[[ EXERCISE MATERIALS open ]]

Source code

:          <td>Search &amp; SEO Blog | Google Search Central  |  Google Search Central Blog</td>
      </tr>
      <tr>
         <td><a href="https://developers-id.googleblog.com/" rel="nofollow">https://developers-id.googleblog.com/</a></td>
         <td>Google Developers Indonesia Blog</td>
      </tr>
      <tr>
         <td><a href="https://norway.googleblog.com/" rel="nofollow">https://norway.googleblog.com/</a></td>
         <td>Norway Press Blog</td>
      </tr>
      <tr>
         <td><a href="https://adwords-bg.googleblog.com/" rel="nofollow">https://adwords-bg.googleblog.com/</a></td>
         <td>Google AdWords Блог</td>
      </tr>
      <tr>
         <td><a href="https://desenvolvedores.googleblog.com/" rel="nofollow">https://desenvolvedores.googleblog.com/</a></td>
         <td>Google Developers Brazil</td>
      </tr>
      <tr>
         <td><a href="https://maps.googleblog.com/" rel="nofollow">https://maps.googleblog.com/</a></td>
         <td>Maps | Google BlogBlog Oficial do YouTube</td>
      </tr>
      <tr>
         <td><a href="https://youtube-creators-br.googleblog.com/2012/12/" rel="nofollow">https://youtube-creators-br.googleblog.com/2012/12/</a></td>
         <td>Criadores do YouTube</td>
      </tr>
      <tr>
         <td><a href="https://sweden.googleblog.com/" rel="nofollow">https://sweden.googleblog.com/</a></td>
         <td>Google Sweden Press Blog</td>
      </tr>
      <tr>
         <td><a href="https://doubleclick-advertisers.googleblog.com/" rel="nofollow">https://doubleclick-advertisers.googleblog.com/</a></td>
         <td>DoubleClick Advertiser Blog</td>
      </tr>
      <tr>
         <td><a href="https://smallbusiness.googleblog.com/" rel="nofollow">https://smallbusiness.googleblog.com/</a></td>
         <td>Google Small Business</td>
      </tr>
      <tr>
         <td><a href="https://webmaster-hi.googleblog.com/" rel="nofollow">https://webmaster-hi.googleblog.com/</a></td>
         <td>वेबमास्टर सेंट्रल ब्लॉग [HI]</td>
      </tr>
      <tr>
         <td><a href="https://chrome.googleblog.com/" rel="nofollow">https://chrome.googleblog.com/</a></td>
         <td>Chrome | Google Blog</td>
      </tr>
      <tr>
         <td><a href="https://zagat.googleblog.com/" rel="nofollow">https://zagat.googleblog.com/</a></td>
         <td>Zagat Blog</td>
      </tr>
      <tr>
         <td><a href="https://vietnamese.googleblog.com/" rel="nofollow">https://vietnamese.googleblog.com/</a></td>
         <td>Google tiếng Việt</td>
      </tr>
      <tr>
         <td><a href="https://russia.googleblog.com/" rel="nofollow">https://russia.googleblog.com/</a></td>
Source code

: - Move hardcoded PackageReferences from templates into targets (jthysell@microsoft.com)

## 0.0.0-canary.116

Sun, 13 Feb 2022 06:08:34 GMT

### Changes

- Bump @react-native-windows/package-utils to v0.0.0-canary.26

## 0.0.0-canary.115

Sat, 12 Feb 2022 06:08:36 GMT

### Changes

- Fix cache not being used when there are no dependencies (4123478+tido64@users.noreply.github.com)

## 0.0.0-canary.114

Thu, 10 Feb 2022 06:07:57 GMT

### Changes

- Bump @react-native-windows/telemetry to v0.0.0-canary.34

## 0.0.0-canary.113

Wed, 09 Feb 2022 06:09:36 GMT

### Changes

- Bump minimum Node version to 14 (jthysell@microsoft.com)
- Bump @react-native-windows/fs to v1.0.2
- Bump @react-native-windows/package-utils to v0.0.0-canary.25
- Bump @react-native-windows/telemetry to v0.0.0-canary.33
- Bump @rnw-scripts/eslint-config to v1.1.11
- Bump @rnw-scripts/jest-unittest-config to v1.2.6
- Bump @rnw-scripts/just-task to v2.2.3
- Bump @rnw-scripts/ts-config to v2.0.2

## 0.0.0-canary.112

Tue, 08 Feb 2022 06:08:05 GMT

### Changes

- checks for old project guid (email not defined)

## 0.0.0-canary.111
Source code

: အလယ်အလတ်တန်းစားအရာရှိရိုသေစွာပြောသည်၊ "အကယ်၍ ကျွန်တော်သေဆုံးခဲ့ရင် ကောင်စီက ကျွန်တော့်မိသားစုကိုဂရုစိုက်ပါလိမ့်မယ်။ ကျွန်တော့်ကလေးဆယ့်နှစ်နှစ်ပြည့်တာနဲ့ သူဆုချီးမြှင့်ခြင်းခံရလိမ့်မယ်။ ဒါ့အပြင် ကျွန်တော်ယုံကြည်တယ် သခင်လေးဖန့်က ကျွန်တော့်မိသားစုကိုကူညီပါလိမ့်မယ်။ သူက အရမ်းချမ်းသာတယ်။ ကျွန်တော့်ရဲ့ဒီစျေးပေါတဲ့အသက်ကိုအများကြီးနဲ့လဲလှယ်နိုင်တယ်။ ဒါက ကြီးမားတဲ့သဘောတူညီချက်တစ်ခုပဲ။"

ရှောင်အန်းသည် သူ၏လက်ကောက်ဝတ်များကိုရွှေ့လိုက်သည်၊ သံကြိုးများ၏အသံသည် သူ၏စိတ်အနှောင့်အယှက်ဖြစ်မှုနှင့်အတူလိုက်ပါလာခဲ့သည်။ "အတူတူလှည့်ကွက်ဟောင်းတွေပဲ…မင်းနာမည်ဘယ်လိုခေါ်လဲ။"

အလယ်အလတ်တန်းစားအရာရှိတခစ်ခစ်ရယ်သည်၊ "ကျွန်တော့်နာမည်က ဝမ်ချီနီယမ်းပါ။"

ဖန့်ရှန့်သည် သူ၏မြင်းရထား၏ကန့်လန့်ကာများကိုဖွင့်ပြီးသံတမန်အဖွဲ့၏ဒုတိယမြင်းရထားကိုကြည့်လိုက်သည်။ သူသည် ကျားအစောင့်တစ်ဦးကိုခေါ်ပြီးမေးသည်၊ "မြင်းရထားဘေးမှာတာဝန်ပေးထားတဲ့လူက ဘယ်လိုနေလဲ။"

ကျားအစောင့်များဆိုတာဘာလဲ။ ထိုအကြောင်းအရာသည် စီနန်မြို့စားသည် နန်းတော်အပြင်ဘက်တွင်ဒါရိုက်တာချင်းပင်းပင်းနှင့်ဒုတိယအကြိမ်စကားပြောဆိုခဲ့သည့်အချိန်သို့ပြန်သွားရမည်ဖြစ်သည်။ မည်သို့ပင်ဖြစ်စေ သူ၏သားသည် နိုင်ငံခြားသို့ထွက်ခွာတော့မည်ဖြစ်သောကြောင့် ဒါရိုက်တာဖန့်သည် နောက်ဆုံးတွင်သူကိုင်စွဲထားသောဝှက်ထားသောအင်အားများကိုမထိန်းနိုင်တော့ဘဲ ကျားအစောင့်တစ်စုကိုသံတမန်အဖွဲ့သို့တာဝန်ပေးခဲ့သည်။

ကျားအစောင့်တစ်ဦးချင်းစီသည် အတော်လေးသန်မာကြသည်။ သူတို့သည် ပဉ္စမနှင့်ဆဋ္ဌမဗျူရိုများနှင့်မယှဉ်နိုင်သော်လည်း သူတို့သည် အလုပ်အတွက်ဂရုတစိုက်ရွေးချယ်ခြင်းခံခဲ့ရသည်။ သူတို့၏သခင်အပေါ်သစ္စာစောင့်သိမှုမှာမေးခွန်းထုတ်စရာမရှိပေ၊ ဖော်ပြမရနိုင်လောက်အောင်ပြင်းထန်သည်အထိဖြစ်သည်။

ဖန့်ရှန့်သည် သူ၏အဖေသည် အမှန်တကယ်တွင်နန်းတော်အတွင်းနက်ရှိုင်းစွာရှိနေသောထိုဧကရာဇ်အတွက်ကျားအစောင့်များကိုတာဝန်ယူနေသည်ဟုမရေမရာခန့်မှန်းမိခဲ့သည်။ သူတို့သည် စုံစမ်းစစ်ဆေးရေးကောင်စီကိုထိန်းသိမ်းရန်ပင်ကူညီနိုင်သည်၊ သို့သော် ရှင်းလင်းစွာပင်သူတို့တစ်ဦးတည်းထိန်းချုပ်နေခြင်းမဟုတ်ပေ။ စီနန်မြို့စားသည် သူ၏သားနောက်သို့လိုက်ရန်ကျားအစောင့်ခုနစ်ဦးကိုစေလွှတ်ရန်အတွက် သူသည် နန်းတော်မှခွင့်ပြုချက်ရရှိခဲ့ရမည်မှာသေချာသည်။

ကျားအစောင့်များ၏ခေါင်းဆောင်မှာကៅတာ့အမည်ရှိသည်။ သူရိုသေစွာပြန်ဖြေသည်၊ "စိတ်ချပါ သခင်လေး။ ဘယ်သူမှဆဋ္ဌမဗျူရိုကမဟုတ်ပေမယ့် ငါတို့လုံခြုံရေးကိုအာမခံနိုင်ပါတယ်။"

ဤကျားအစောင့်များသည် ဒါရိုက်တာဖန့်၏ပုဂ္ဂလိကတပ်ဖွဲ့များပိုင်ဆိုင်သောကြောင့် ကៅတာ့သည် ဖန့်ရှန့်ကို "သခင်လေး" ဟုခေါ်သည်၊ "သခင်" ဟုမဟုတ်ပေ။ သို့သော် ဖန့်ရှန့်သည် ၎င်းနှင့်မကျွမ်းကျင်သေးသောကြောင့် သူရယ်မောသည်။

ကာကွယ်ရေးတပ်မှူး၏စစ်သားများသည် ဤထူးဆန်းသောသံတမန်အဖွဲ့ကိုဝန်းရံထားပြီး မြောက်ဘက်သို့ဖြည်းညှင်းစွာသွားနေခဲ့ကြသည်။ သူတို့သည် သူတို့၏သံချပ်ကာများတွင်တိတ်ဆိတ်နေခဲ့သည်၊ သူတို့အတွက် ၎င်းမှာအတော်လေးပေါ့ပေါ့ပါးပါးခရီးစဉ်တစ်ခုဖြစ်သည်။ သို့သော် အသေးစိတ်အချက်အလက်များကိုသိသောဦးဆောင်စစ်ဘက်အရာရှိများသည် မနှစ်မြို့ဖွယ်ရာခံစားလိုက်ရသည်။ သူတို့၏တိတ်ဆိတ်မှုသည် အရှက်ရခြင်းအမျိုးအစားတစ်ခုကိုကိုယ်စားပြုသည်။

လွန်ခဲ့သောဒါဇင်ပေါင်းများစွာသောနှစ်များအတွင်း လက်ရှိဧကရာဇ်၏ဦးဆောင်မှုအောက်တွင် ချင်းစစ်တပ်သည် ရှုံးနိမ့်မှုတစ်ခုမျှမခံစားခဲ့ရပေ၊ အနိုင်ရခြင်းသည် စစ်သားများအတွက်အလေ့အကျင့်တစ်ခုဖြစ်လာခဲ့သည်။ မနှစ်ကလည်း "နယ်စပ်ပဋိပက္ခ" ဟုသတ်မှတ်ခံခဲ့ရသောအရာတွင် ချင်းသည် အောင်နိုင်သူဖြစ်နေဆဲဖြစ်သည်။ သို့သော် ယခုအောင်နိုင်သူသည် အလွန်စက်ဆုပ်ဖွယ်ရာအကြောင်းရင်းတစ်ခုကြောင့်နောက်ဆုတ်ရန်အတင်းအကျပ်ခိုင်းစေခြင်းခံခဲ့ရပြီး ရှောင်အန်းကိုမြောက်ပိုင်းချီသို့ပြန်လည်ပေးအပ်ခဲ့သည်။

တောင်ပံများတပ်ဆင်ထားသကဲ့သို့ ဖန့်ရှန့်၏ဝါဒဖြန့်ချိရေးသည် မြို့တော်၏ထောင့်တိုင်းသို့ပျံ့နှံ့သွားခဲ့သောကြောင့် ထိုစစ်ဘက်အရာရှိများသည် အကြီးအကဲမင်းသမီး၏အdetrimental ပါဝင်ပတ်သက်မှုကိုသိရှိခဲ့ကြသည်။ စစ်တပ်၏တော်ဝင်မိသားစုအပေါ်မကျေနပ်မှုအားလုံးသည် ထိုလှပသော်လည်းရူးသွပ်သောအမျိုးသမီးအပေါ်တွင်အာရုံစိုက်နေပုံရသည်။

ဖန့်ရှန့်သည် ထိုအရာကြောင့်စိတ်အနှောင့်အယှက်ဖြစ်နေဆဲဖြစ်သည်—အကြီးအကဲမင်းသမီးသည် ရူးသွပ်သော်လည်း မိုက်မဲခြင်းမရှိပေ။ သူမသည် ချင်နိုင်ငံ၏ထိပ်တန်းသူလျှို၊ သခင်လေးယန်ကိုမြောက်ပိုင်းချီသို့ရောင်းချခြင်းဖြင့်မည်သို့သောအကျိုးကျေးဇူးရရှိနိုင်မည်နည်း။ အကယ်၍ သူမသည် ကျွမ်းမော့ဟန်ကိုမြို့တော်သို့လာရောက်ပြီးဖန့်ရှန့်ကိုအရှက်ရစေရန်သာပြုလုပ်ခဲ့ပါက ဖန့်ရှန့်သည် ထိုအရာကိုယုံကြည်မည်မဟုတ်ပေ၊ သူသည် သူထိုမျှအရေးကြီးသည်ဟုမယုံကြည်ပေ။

[[ EXERCISE MATERIALS closed ]]

- [ACTIVITY]: Return, unchanged, the lines that start at the one containing "သူဆုချီးမြှင့်ခြင်းခံရလိမ့်မယ်။ ဒါ့အပြင် ကျွန်တော်ယုံကြည်တယ်" and stop after the one containing "ကျားအစောင့်များဆိုတာဘာလဲ။ ထိုအကြောင်းအရာသည် စီနန်မြို့စားသည်".

- [EXERCISE RESULT]:
: အလယ်အလတ်တန်းစားအရာရှိရိုသေစွာပြောသည်၊ "အကယ်၍ ကျွန်တော်သေဆုံးခဲ့ရင် ကောင်စီက ကျွန်တော့်မိသားစုကိုဂရုစိုက်ပါလိမ့်မယ်။ ကျွန်တော့်ကလေးဆယ့်နှစ်နှစ်ပြည့်တာနဲ့ သူဆုချီးမြှင့်ခြင်းခံရလိမ့်မယ်။ ဒါ့အပြင် ကျွန်တော်ယုံကြည်တယ် သခင်လေးဖန့်က ကျွန်တော့်မိသားစုကိုကူညီပါလိမ့်မယ်။ သူက အရမ်းချမ်းသာတယ်။ ကျွန်တော့်ရဲ့ဒီစျေးပေါတဲ့အသက်ကိုအများကြီးနဲ့လဲလှယ်နိုင်တယ်။ ဒါက ကြီးမားတဲ့သဘောတူညီချက်တစ်ခုပဲ။"

ရှောင်အန်းသည် သူ၏လက်ကောက်ဝတ်များကိုရွှေ့လိုက်သည်၊ သံကြိုးများ၏အသံသည် သူ၏စိတ်အနှောင့်အယှက်ဖြစ်မှုနှင့်အတူလိုက်ပါလာခဲ့သည်။ "အတူတူလှည့်ကွက်ဟောင်းတွေပဲ…မင်းနာမည်ဘယ်လိုခေါ်လဲ။"

အလယ်အလတ်တန်းစားအရာရှိတခစ်ခစ်ရယ်သည်၊ "ကျွန်တော့်နာမည်က ဝမ်ချီနီယမ်းပါ။"

ဖန့်ရှန့်သည် သူ၏မြင်းရထား၏ကန့်လန့်ကာများကိုဖွင့်ပြီးသံတမန်အဖွဲ့၏ဒုတိယမြင်းရထားကိုကြည့်လိုက်သည်။ သူသည် ကျားအစောင့်တစ်ဦးကိုခေါ်ပြီးမေးသည်၊ "မြင်းရထားဘေးမှာတာဝန်ပေးထားတဲ့လူက ဘယ်လိုနေလဲ။"

ကျားအစောင့်များဆိုတာဘာလဲ။ ထိုအကြောင်းအရာသည် စီနန်မြို့စားသည် နန်းတော်အပြင်ဘက်တွင်ဒါရိုက်တာချင်းပင်းပင်းနှင့်ဒုတိယအကြိမ်စကားပြောဆိုခဲ့သည့်အချိန်သို့ပြန်သွားရမည်ဖြစ်သည်။ မည်သို့ပင်ဖြစ်စေ သူ၏သားသည် နိုင်ငံခြားသို့ထွက်ခွာတော့မည်ဖြစ်သောကြောင့် ဒါရိုက်တာဖန့်သည် နောက်ဆုံးတွင်သူကိုင်စွဲထားသောဝှက်ထားသောအင်အားများကိုမထိန်းနိုင်တော့ဘဲ ကျားအစောင့်တစ်စုကိုသံတမန်အဖွဲ့သို့တာဝန်ပေးခဲ့သည်။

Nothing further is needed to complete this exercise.